My friend and fellow-NY-techer Noel “Noneck” Hidalgo was deported from China last week. He got rounded up as one of the people documenting the “Free Tibet” protests in Tienanmen square. Here’s the video he shot:
What’s interesting is that Facebook seems to be censoring Noneck’s posts about his deportation — his original status updates were deleted but the comments referencing them stayed. My friend Elizabeth observed that all of Noneck’s Facebook status updates that referenced “deportation” have been changed to
i:3;i:672057;i:4;i:672058;i:5;i:672059;}. 10:08am Co
Anyone familiar with what this could mean?
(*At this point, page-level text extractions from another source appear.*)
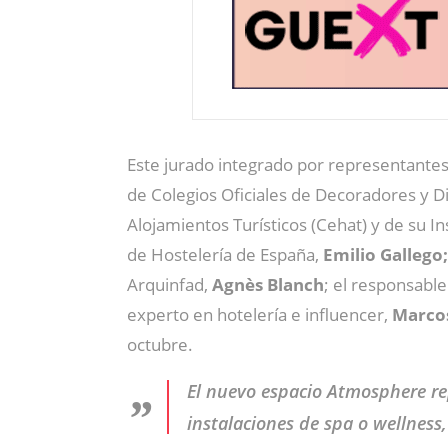
Este jurado integrado por representantes 
de Colegios Oficiales de Decoradores y D
Alojamientos Turísticos (Cehat) y de su In
de Hostelería de España,
Emilio Gallego;
Arquinfad,
Agnès Blanch
; el responsabl
experto en hotelería e influencer,
Marcos
octubre.
El nuevo espacio Atmosphere r
instalaciones de spa o wellnes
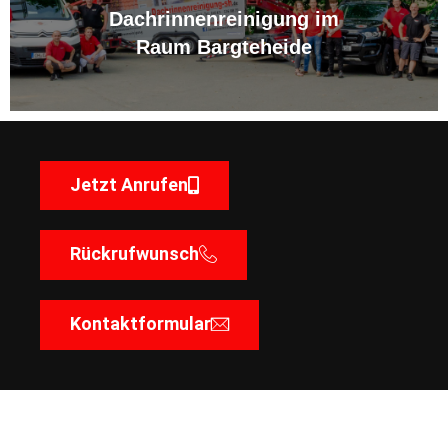
Dachrinnenreinigung im
Raum Bargteheide
Jetzt Anrufen
Rückrufwunsch
Kontaktformular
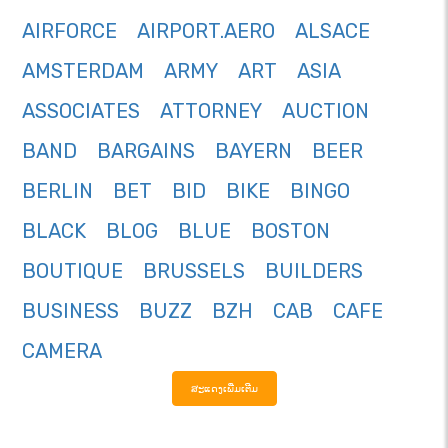
AIRFORCE
AIRPORT.AERO
ALSACE
AMSTERDAM
ARMY
ART
ASIA
ASSOCIATES
ATTORNEY
AUCTION
BAND
BARGAINS
BAYERN
BEER
BERLIN
BET
BID
BIKE
BINGO
BLACK
BLOG
BLUE
BOSTON
BOUTIQUE
BRUSSELS
BUILDERS
BUSINESS
BUZZ
BZH
CAB
CAFE
CAMERA
ສະແດງເພີ່ມເຕີມ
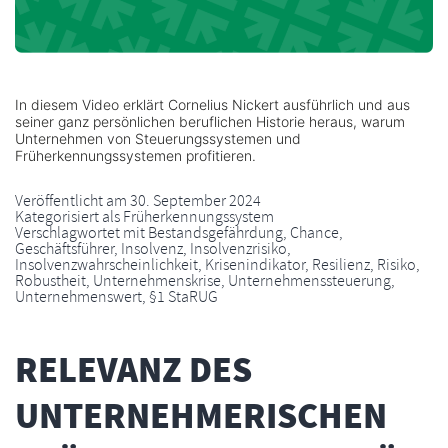
In diesem Video erklärt Cornelius Nickert ausführlich und aus
seiner ganz persönlichen beruflichen Historie heraus, warum
Unternehmen von Steuerungssystemen und
Früherkennungssystemen profitieren.
Veröffentlicht am
30. September 2024
Kategorisiert als
Früherkennungssystem
Verschlagwortet mit
Bestandsgefährdung
,
Chance
,
Geschäftsführer
,
Insolvenz
,
Insolvenzrisiko
,
Insolvenzwahrscheinlichkeit
,
Krisenindikator
,
Resilienz
,
Risiko
,
Robustheit
,
Unternehmenskrise
,
Unternehmenssteuerung
,
Unternehmenswert
,
§1 StaRUG
RELEVANZ DES
UNTERNEHMERISCHEN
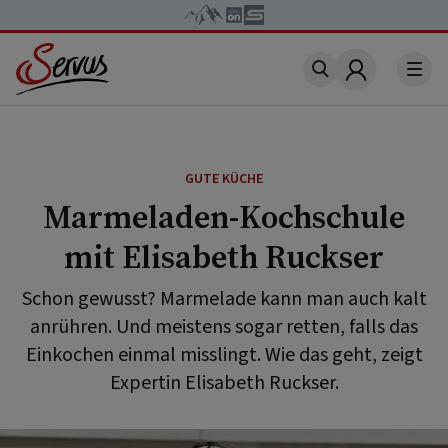
Account
GUTE KÜCHE
Marmeladen-Kochschule
mit Elisabeth Ruckser
Schon gewusst? Marmelade kann man auch kalt
anrühren. Und meistens sogar retten, falls das
Einkochen einmal misslingt. Wie das geht, zeigt
Expertin Elisabeth Ruckser.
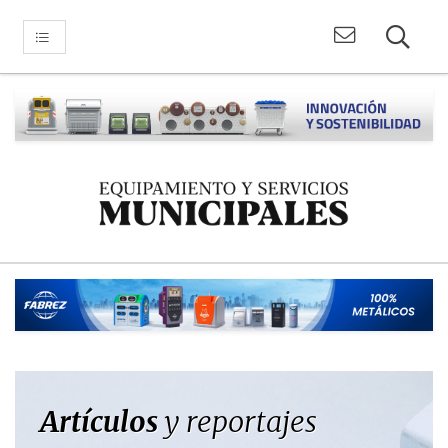
Artículos
y reportajes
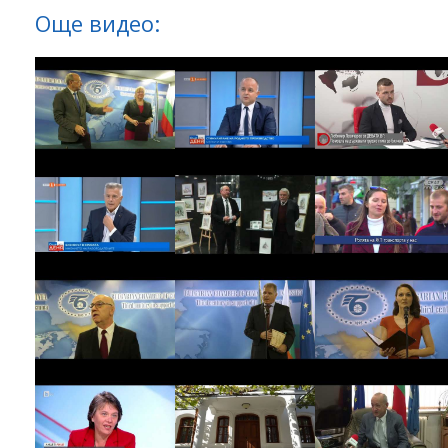
Още видео:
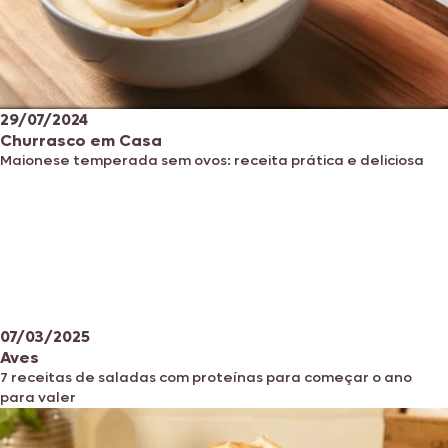
29/07/2024
Churrasco em Casa
Maionese temperada sem ovos: receita prática e deliciosa
07/03/2025
Aves
7 receitas de saladas com proteínas para começar o ano
para valer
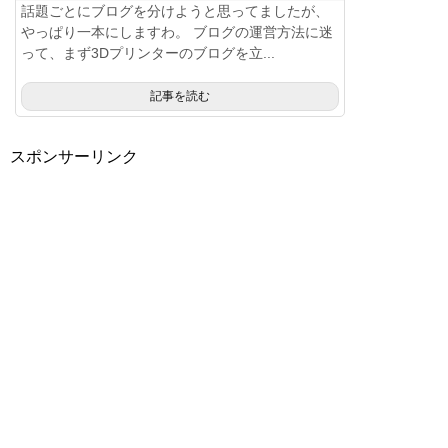
話題ごとにブログを分けようと思ってましたが、
やっぱり一本にしますわ。 ブログの運営方法に迷
って、まず3Dプリンターのブログを立...
記事を読む
スポンサーリンク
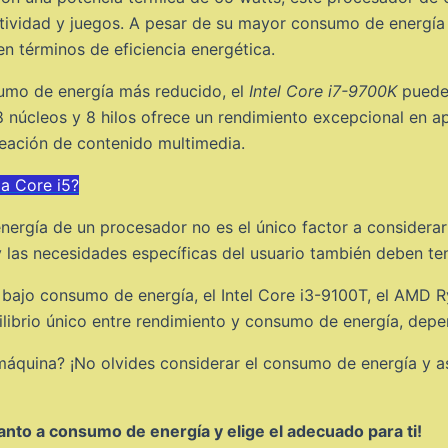
tividad y juegos. A pesar de su mayor consumo de energía
n términos de eficiencia energética.
umo de energía más reducido, el
Intel Core i7-9700K
puede 
 núcleos y 8 hilos ofrece un rendimiento excepcional en ap
reación de contenido multimedia.
a Core i5?
ergía de un procesador no es el único factor a considerar
y las necesidades específicas del usuario también deben te
 bajo consumo de energía, el Intel Core i3-9100T, el AMD R
librio único entre rendimiento y consumo de energía, depe
máquina? ¡No olvides considerar el consumo de energía y as
nto a consumo de energía y elige el adecuado para ti!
At first I thought it was geo-coordinates, but that doesn’t seem likely as they aren’t recognizable longitude / latitude numbers. Update: Here’s a screenshot:
In other news, the IOC is now using copyright to assert ownership over their trademarked logo. They have sent a take-down notice to YouTube demanding that video of a demonstration in NYC be removed since it uses their logo. YouTube is in the habit of taking any videos down if there’s a copyright claim, so it is not surprising they obliged the IOC. But what’s not clear is why the IOC thinks they have a copyright claim over their logo. Usually the only infringement claims regarding logos are founded on trademark law, not copyright law.
Copyright is designed to restrict use of creative original works by granting a limited monopoly to the works creator. In the United States any work copyrighted prior to 1923 is in the public domain. Even if the Olympic ring logo was copyrighted at the time of its inception (1913), it would now have lapsed into the public domain, so the IOC wouldn’t have a copyright claim to it.
Wikipedia seems to have come to a fairly schizophrenic conclusion about this. On the one hand, it states that the logo is in the public domain. But on the other hand, it says the use of the logo is restricted by the IOC’s manual, which is a whopping 105 pages. Pages 20 and 27 have information about how the logo is used, but it’s not totally clear to me what laws the IOC believes protects their copyright in a logo created prior to 1923. Wikipedia also states that the logo is an insignia and its use is restricted and is independent of any copyright claims. I’ve heard that the IOC will simply refuse to allow a country to bid in the city-selection-process if they feel that their rights are not being protected there.
If anything the logo is protected by trademark law, which is designed to give legal recourse to manufacturers and corporations against counterfeits and confusingly similar marks. Typically use of logos for journalistic purposes or even incidental use by anyone else, is not grounds for claims of trademark infringement. Thus, it makes little sense that a video could infringe on trademarks (so long as they weren’t using an NBC logo in the logo in the corner, etc.).
My feeling is that the IOC likes to squash Tibet-related videos involving the IOC’s logo. Their dubious DMCA take down notice is a clear example of a corporation using copyright to stifle free speech.
Anyway, I am not a lawyer, so this is shouldn’t be construed as anything but a lay opinion.